#### [Excerpted passage]
Title :
Towards Unbiased BFS Sampling
Author :
Kurant, Maciej ; Markopoulou, Athina ; Thiran, Patrick
Author_Institution :
California Inst. for Telecommun. & Inf. Technol. (CalIT2), Univ. of California, Irvine, CA, USA
fDate :
10/1/2011 12:00:00 AM
Abstract :
Breadth First Search (BFS) is a widely used approach for sampling large graphs. However, it has been empirically observed that BFS sampling is biased toward high-degree nodes, which may strongly affect the measurement results. In this paper, we quantify and correct the degree bias of BFS. First, we consider a random graph RG(pk) with an arbitrary degree distribution pk. For this model, we calculate the node degree distribution expected to be observed by BFS as a function of the fraction f of covered nodes. We also show that, for RG(pk), all commonly used graph traversal techniques (BFS, DFS, Forest Fire, Snowball Sampling, RDS) have exactly the same bias. Next, we propose a practical BFS-bias correction procedure that takes as input a collected BFS sample together with the fraction f. Our correction technique is exact (i.e., leads to unbiased estimation) for RG(pk). Furthermore, it performs well when applied to a broad range of Internet topologies and to two large BFS samples of Facebook and Orkut networks.

#### [Dataset section]

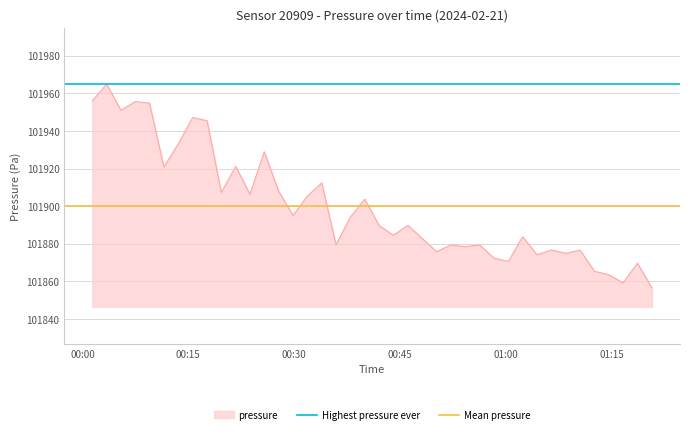

Which series has the largest total across all categories?

Highest pressure ever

#### [Your assignment]
Decide whether each statement below agrees with the abstract on BFS sampling bias. Answer yes or no for each and quote the words from the abstract that decide it.
(a) BFS sampling has been observed to favor high-degree nodes.
(b) The proposed correction procedure needs only the collected BFS sample as input.
(c) For RG(pk), DFS has a different bias than BFS.

#### [The answer]
(a) Yes: "it has been empirically observed that BFS sampling is biased toward high-degree nodes"
(b) No: "takes as input a collected BFS sample together with the fraction f"
(c) No: "all commonly used graph traversal techniques (BFS, DFS, Forest Fire, Snowball Sampling, RDS) have exactly the same bias"